Momentum building for Predator Free Wellington

18 February 2019

Wellington has seen a huge increase in wildlife in recent years while more and more Wellingtonians are getting involved in making our city predator free.

Predator Free Wellington infographic

Already, over 6,500 households are actively involved in trapping across the city, and Wellington City Council is supporting over 30 volunteer groups who are checking many of the 2,900 traps set in council reserves.

An astounding 34,900 predators have been caught in recent years – at least 24,400 in backyards and over 10,500 in the city’s parks and reserves. That is more predators caught than the number of seats in the Westpac Stadium.

Now Wellington City Council and Predator Free Wellington want to better understand who is involved and what people think about the Predator Free Wellington project. When we first surveyed Wellingtonians in 2017, we found 84% were supportive of ridding the city of rats, stoats, weasels and possums. The initial survey also found that more than two out of three residents are willing to be actively involved in the project. 

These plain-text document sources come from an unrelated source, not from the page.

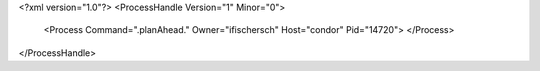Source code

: <?xml version="1.0"?>
<ProcessHandle Version="1" Minor="0">
    <Process Command=".planAhead." Owner="ifischersch" Host="condor" Pid="14720">
    </Process>
</ProcessHandle>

We are calling on Wellington residents to complete the short online survey (5-10 minutes) and go in the draw to win 1 of 5 X $50 New World supermarket vouchers.

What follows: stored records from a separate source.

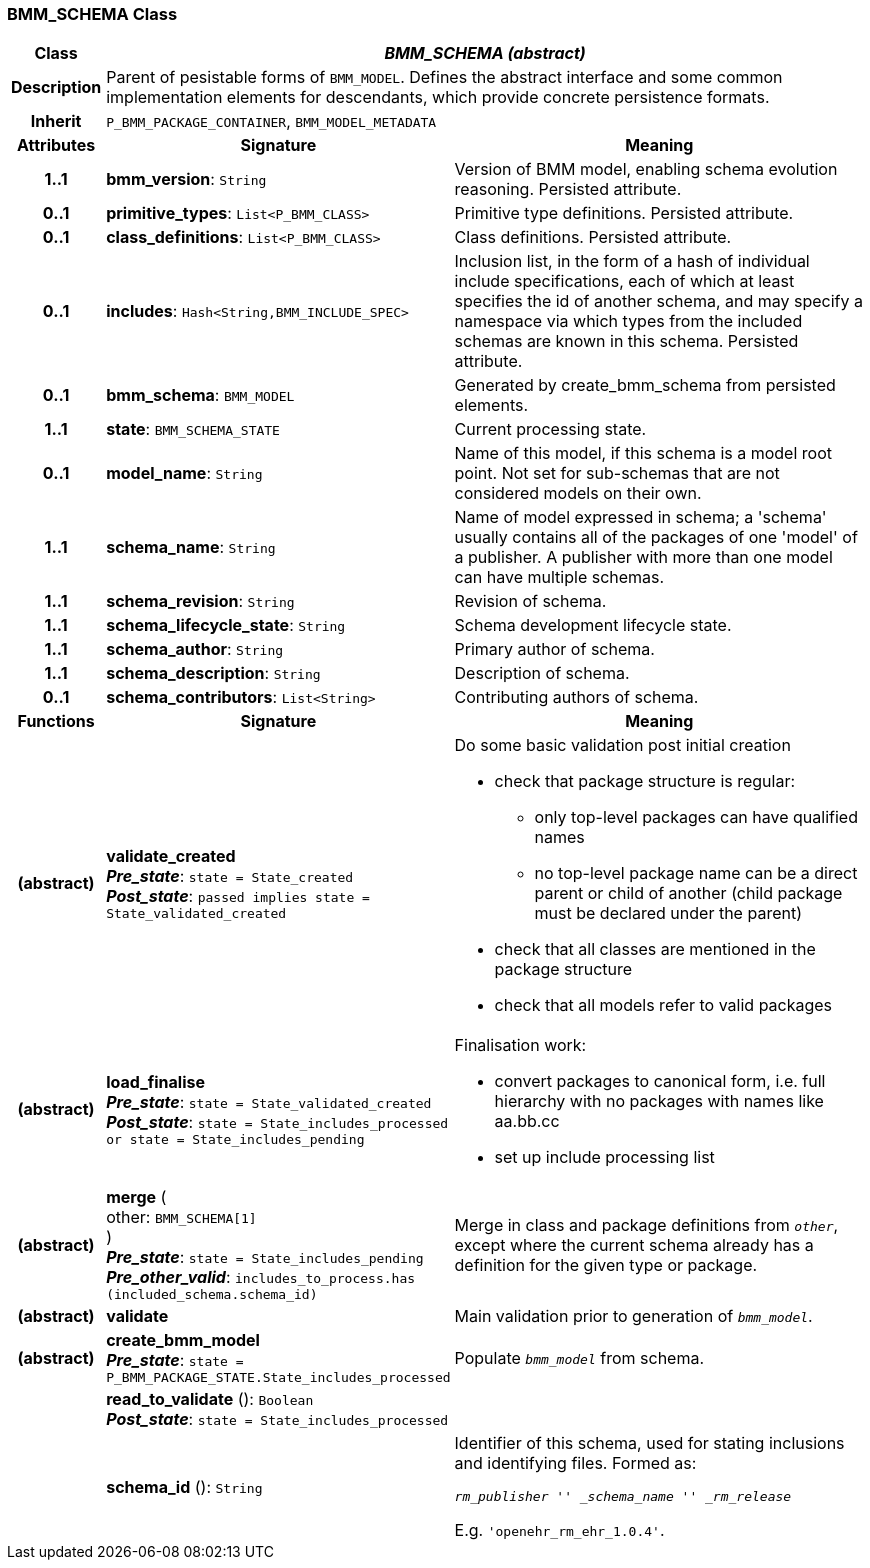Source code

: === BMM_SCHEMA Class

[cols="^1,3,5"]
|===
h|*Class*
2+^h|*_BMM_SCHEMA (abstract)_*

h|*Description*
2+a|Parent of pesistable forms of `BMM_MODEL`. Defines the abstract interface and some common implementation elements for descendants, which provide concrete persistence formats.

h|*Inherit*
2+|`P_BMM_PACKAGE_CONTAINER`, `BMM_MODEL_METADATA`

h|*Attributes*
^h|*Signature*
^h|*Meaning*

h|*1..1*
|*bmm_version*: `String`
a|Version of BMM model, enabling schema evolution reasoning. Persisted attribute.

h|*0..1*
|*primitive_types*: `List<P_BMM_CLASS>`
a|Primitive type definitions. Persisted attribute.

h|*0..1*
|*class_definitions*: `List<P_BMM_CLASS>`
a|Class definitions. Persisted attribute.

h|*0..1*
|*includes*: `Hash<String,BMM_INCLUDE_SPEC>`
a|Inclusion list, in the form of a hash of individual include specifications, each of which at least specifies the id of another schema, and may specify a namespace via which types from the included schemas are known in this schema.
Persisted attribute.

h|*0..1*
|*bmm_schema*: `BMM_MODEL`
a|Generated by create_bmm_schema from persisted elements.

h|*1..1*
|*state*: `BMM_SCHEMA_STATE`
a|Current processing state.

h|*0..1*
|*model_name*: `String`
a|Name of this model, if this schema is a model root point. Not set for sub-schemas that are not considered models on their own.

h|*1..1*
|*schema_name*: `String`
a|Name of model expressed in schema; a 'schema' usually contains all of the packages of one 'model' of a publisher. A publisher with more than one model can have multiple schemas.

h|*1..1*
|*schema_revision*: `String`
a|Revision of schema.

h|*1..1*
|*schema_lifecycle_state*: `String`
a|Schema development lifecycle state.

h|*1..1*
|*schema_author*: `String`
a|Primary author of schema.

h|*1..1*
|*schema_description*: `String`
a|Description of schema.

h|*0..1*
|*schema_contributors*: `List<String>`
a|Contributing authors of schema.
h|*Functions*
^h|*Signature*
^h|*Meaning*

h|(abstract)
|*validate_created* +
*_Pre_state_*: `state = State_created` +
*_Post_state_*: `passed implies state = State_validated_created`
a|Do some basic validation post initial creation

* check that package structure is regular:
** only top-level packages can have qualified names
** no top-level package name can be a direct parent or child of another (child package must be declared under the parent)
* check that all classes are mentioned in the package structure
* check that all models refer to valid packages

h|(abstract)
|*load_finalise* +
*_Pre_state_*: `state = State_validated_created` +
*_Post_state_*: `state = State_includes_processed or state = State_includes_pending`
a|Finalisation work:

* convert packages to canonical form, i.e. full hierarchy with no packages with names like aa.bb.cc
* set up include processing list

h|(abstract)
|*merge* ( +
other: `BMM_SCHEMA[1]` +
) +
*_Pre_state_*: `state = State_includes_pending` +
*_Pre_other_valid_*: `includes_to_process.has (included_schema.schema_id)`
a|Merge in class and package definitions from `_other_`, except where the current schema already has a definition for the given type or package.

h|(abstract)
|*validate*
a|Main validation prior to generation of `_bmm_model_`.

h|(abstract)
|*create_bmm_model* +
*_Pre_state_*: `state = P_BMM_PACKAGE_STATE.State_includes_processed`
a|Populate `_bmm_model_` from schema.

h|
|*read_to_validate* (): `Boolean` +
*_Post_state_*: `state = State_includes_processed`
a|

h|
|*schema_id* (): `String`
a|Identifier of this schema, used for stating inclusions and identifying files. Formed as:

`_rm_publisher_ '_' _schema_name_ '_' _rm_release_`

E.g. `'openehr_rm_ehr_1.0.4'`.
|===
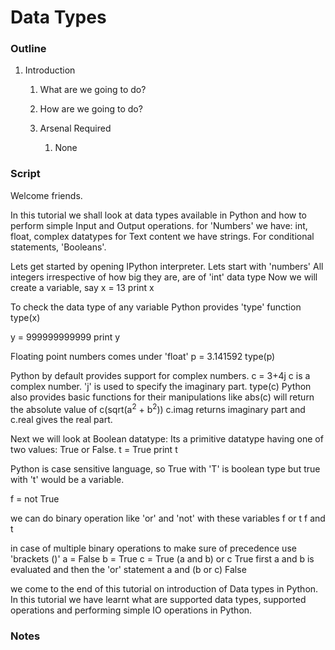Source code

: * Data Types
*** Outline
***** Introduction
******* What are we going to do?
******* How are we going to do?
******* Arsenal Required
********* None
*** Script
    Welcome friends. 
    
    In this tutorial we shall look at data types available in Python and 
    how to perform simple Input and Output operations. 
    for 'Numbers' we have: int, float, complex datatypes
    for Text content we have strings.
    For conditional statements, 'Booleans'.
    
    Lets get started by opening IPython interpreter. 
    Lets start with  'numbers'
    All integers irrespective of how big they are, are of 'int'
    data type
    Now we will create a variable, say
    x = 13
    print x

    To check the data type of any variable Python provides 'type' function
    type(x)
    
    y = 999999999999
    print y
    
    Floating point numbers comes under 'float'
    p = 3.141592
    type(p)

    Python by default provides support for complex numbers. 
    c = 3+4j 
    c is a complex number. 'j' is used to specify the imaginary part.
    type(c)
    Python also provides basic functions for their manipulations like
    abs(c) will return the absolute value of c(sqrt(a^2 + b^2))
    c.imag returns imaginary part and c.real gives the real part. 

    Next we will look at Boolean datatype:
    Its a primitive datatype having one of two values: True or False.
    t = True
    print t

    Python is case sensitive language, so True with 'T' is boolean type but
    true with 't' would be a variable. 
    
    f = not True
    
    we can do binary operation like 'or' and 'not' with these variables
    f or t
    f and t
    
    in case of multiple binary operations to make sure of precedence use 
    'brackets ()'
    a = False
    b = True
    c = True
    (a and b) or c    
    True
    first a and b is evaluated and then the 'or' statement
    a and (b or c)
    False

    we come to the end of this tutorial on introduction of Data types in
    Python. In this tutorial we have learnt what are supported data types, 
    supported operations and performing simple IO operations in Python.

*** Notes

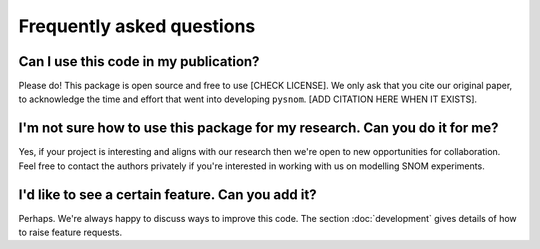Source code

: Frequently asked questions
==========================

Can I use this code in my publication?
--------------------------------------

Please do!
This package is open source and free to use [CHECK LICENSE].
We only ask that you cite our original paper, to acknowledge the time and
effort that went into developing ``pysnom``.
[ADD CITATION HERE WHEN IT EXISTS].

I'm not sure how to use this package for my research. Can you do it for me?
---------------------------------------------------------------------------
Yes, if your project is interesting and aligns with our research then we're
open to new opportunities for collaboration.
Feel free to contact the authors privately if you're interested in working
with us on modelling SNOM experiments.

I'd like to see a certain feature. Can you add it?
--------------------------------------------------
Perhaps.
We're always happy to discuss ways to improve this code.
The section :doc:`development` gives details of how to raise feature
requests.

Predator Free Wellington Project Director James Willcocks is excited about the amount of support from the Wellington community: “We are constantly amazed by the number of people involved in the project. Every day I hear stories of more people getting involved, who has caught the biggest rat, or the incredible lizards and birds turning up in people’s backyards. Whether you are trapping or not, we are keen to get your views on the project so we can make sure what we are doing is well understood and continues to be well supported by Wellingtonians.”

The City Council’s Predator Free Wellington Portfolio Leader, Councillor Andy Foster, is a keen trapper himself. He is impressed at the initial outcomes of the project.

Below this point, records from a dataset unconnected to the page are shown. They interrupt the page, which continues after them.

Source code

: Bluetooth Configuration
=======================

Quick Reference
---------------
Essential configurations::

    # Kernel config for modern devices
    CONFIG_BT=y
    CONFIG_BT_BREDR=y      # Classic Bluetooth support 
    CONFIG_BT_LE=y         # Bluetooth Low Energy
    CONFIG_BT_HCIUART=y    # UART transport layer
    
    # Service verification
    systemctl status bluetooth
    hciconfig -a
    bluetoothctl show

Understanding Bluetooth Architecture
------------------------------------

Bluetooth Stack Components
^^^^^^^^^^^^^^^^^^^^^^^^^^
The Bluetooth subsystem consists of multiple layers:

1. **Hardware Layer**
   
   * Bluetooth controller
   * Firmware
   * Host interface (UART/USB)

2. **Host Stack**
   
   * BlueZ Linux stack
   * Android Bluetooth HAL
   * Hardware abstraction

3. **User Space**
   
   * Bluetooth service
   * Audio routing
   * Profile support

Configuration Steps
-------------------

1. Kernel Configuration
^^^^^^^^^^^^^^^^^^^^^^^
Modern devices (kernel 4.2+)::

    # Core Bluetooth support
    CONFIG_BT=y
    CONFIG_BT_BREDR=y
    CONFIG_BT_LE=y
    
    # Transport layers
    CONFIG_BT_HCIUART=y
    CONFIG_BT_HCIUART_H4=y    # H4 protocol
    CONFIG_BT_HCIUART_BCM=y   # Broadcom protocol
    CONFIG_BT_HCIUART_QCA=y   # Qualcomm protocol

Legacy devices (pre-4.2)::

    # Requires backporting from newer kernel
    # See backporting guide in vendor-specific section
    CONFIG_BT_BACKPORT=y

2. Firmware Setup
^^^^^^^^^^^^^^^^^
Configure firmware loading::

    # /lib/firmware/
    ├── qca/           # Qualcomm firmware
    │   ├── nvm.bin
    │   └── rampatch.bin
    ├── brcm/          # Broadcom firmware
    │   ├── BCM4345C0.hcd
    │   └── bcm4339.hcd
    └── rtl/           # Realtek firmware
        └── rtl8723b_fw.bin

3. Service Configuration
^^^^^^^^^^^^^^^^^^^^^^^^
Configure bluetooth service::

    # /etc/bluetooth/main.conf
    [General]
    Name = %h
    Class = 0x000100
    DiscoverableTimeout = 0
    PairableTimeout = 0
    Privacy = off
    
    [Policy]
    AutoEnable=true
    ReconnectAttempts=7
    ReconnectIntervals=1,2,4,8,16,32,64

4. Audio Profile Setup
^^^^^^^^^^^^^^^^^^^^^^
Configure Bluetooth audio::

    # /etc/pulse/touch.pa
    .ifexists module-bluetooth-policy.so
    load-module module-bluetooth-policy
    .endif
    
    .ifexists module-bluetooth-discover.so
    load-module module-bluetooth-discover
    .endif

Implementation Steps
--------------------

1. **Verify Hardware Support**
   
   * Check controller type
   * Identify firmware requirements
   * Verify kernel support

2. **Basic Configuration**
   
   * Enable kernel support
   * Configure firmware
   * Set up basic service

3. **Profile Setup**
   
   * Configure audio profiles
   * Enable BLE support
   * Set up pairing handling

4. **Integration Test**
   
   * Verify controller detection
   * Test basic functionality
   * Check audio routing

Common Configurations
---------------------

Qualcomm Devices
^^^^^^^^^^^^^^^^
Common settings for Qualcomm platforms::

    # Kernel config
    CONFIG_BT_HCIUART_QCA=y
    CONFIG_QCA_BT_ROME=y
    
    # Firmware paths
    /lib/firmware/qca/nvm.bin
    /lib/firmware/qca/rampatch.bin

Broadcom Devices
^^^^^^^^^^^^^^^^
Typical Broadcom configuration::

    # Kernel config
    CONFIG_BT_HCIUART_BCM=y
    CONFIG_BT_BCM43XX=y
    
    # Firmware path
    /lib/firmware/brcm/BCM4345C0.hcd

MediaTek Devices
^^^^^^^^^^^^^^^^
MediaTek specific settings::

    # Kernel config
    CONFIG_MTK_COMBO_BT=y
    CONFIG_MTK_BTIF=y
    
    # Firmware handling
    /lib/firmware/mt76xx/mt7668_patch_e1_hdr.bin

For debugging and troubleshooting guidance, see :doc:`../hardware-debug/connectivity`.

“People are noticing the return of native birds and lizards to their backyards, and ecological surveys are confirming that native fauna is definitely on the increase in Wellington. We have seen massive increases in tui, kākā, kererū and kākāriki in Wellington in recent years, off the back of council and community pest control, and habitat protection and restoration.”

“Becoming predator free is the next major step in our city’s environmental restoration journey and builds on over 25 years of land protection, active and natural revegetation, and the great work of Zealandia, our councils and thousands of community volunteers in reserves. Now there is a lot of planning, research and community engagement as we prepare to eradicate rats and mustelids from Miramar peninsula,” he adds.

Currently, the predator free focus is on eradicating rats, weasels and stoats from the Miramar Peninsula along with a long-term strategy for extending this throughout Wellington City. The Miramar Peninsula was chosen as the initial area of focus as it has been possum free since 2006, and as a peninsula is more easily defendable from predator reinvasion. 

While work proceeds in Miramar, the project and its partners Wellington City Council, Greater Wellington Regional Council and the NEXT Foundation, will continue to support predator control in reserves and backyards across the city, especially surrounding wildlife hotspots around Zealandia, Otari Wilton’s Bush and Khandallah Park.